Throughout the implementation, if you’re irritated by having to begin over the workflow to debug some steps within the center, the context object is crucial once you wish to failover the workflow execution. You’ll be able to retailer your state in a serialised format and get well your workflow by unserialising it to a context object. Your workflow will proceed executing based mostly on the state as an alternative of beginning over.
workflow = AgentWorkflow(
brokers=[interviewer, advisor, retriever],
root_agent="interviewer",
)
attempt:
handler = w.run()
consequence = await handler
besides Exception as e:
print(f"Error throughout preliminary run: {e}")
await fail_over()
# Non-obligatory, serialised and save the contexct for debugging
ctx_dict = ctx.to_dict(serializer=JsonSerializer())

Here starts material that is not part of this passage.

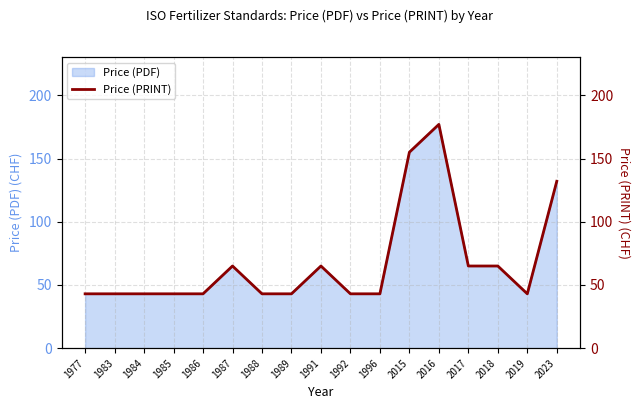

What is the greatest value displayed?

177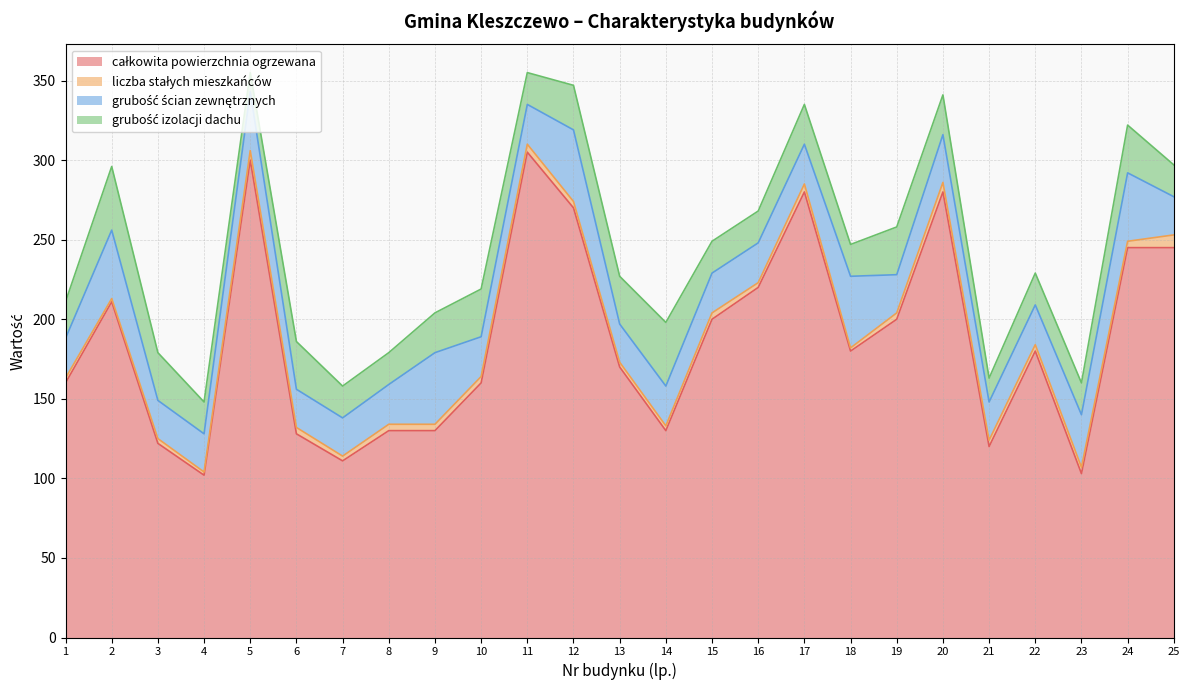

Which has a higher value, 7 or 6?

6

json_dump_and_save(ctx_dict)
# Resume from the identical context
ctx_dict = load_failed_dict()
restored_ctx = Context.from_dict(workflow, ctx_dict,serializer=JsonSerializer())
handler = w.run(ctx=handler.ctx)
consequence = await handler
Abstract
On this put up, we have now mentioned the way to use LlamaIndex to implement an AI journal’s core operate. The important thing studying consists of:
- Utilizing Agentic RAG to leverage LLM functionality to dynamically rewrite the unique question and synthesis consequence.
- Use a Custom-made Workflow to achieve extra specific management over step transitions. Construct dynamic brokers when mandatory.
The bitterce code of this AI journal is in my GitHub repo right here. I hope you take pleasure in this text and this small app I constructed. Cheers!